Un siglo más tarde, en 1427, el rey de Aragón Alfonso V había convocado Cortes en Teruel, de modo que la ciudad se aprestó a recibir a todos los representantes de los distintos brazos. Ni siquiera entonces hubo calma entre las familias Muñoz y Marcilla, que protagonizaron un grave incidente en Cella, cuando el propio rey estaba ya en Teruel.

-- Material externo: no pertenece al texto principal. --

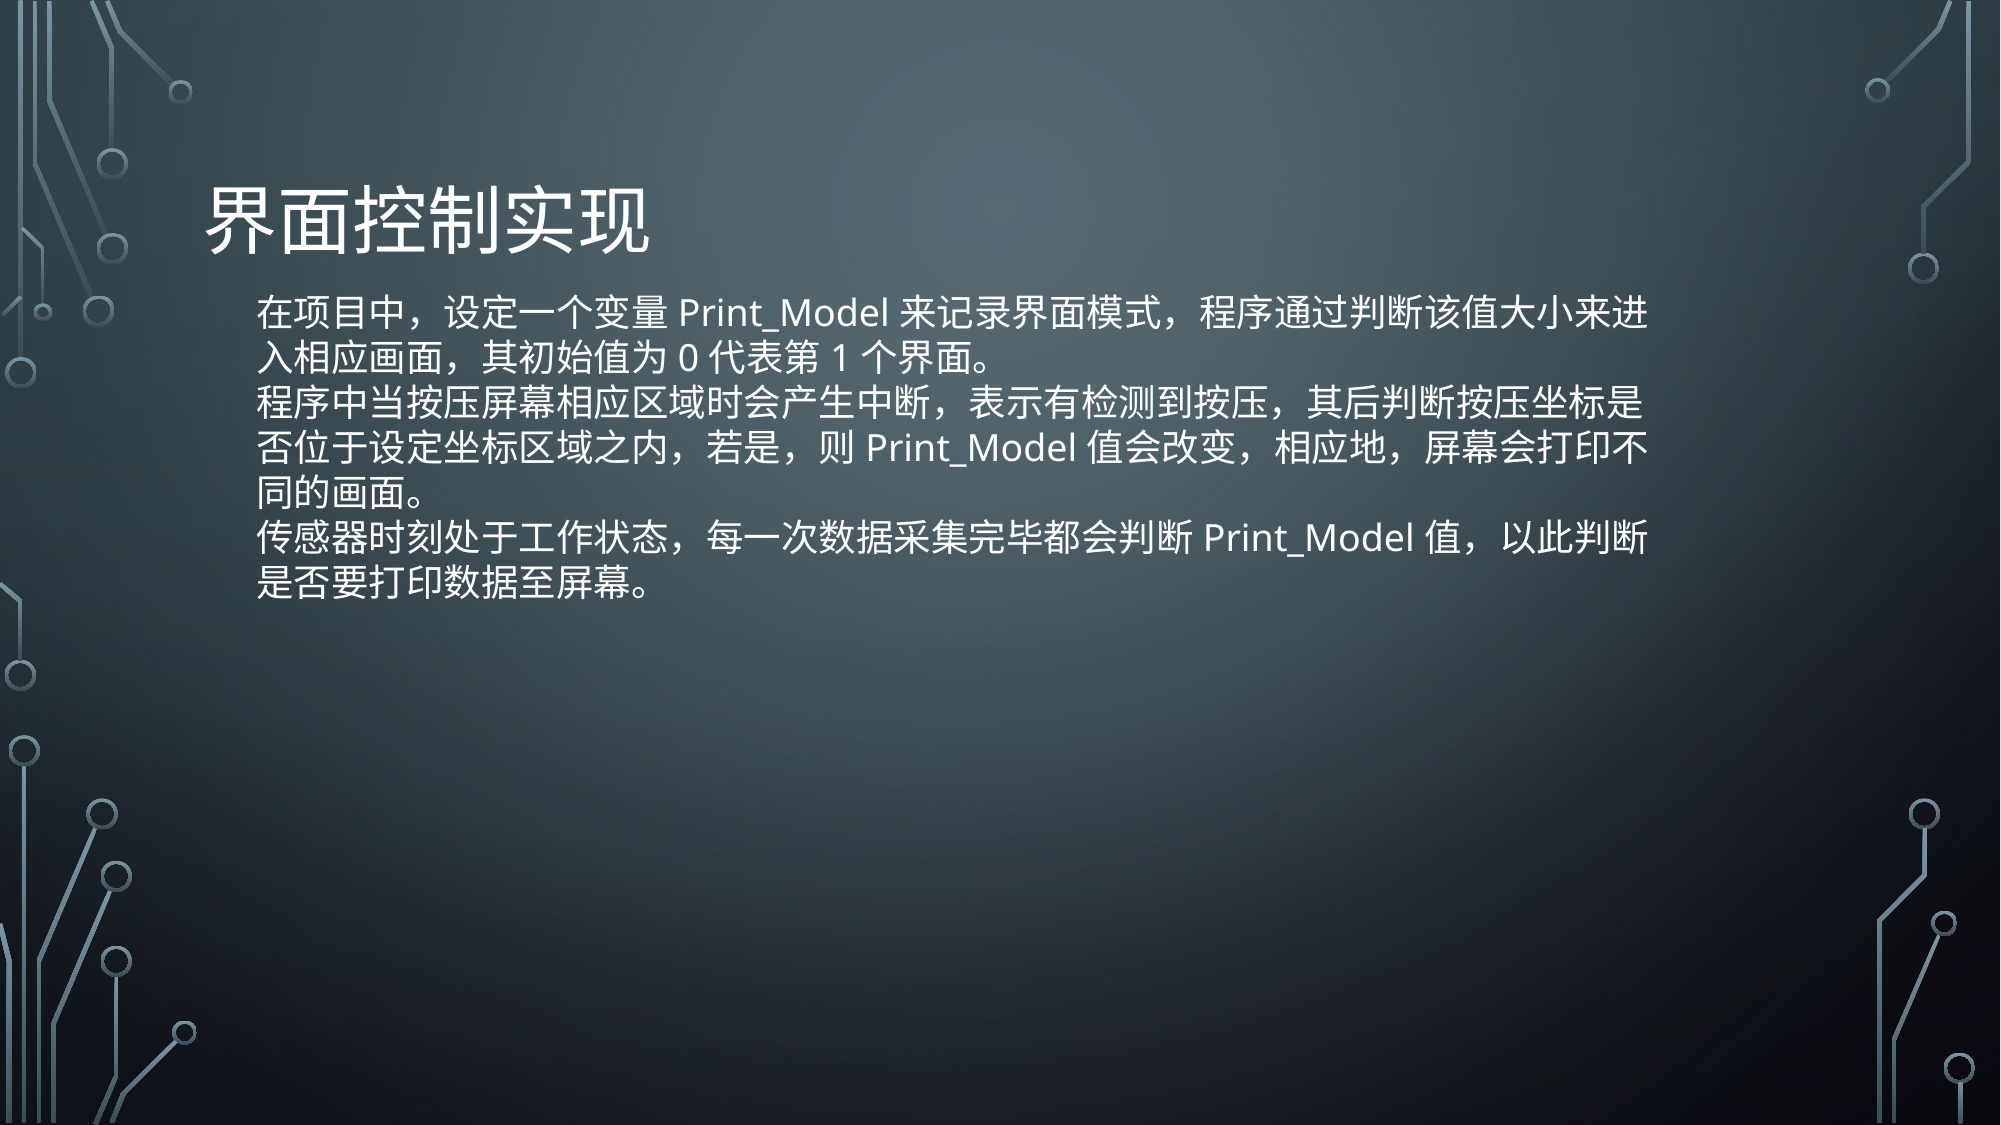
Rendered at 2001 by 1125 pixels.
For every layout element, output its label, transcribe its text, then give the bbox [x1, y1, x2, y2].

El día 5 de diciembre, Alfonso V se personó en la sala donde se celebraba el juicio dispuesto a imponer su autoridad, pero el juez turolense, Francisco de Villanueva, suspendió el juicio, considerando que la presencia del monarca era un auténtico contrafuero. Todo fue en vano. Alfonso V se encolerizó y, ante el asombro de todos, mandó decapitar al juez.

El pavor se enseñoreó de la ciudad de Teruel, pero el rey parecía estar dispuesto absolutamente a terminar con tan peculiar y estéril lucha familiar. De modo que, además, sin tener en cuenta lo que el fuero disponía a este respecto, nombró a Martín de Orihuela para lo que restaba de año, aunque, en realidad, en adelante siguió nombrando a la máxima autoridad turolense, interrumpiéndose así la secular manera de elegir juez por los propios turolenses, según su propio fuero.

Inevitablemente, el cargo tenía que recaer en un turolense que, cómo no, estaría más o menos vinculado a alguna de las dos familias en pugna. Así sucedió, siendo nombrados sucesivamente varios jueces de entre la familia de los Marcilla. La realidad es que Teruel pagó con el recorte de sus libertades y con la intervención real su secular encono.

[Atrián, Miguel, «La mancha de sangre», en Revista del Turia, 30 (1882), 381.]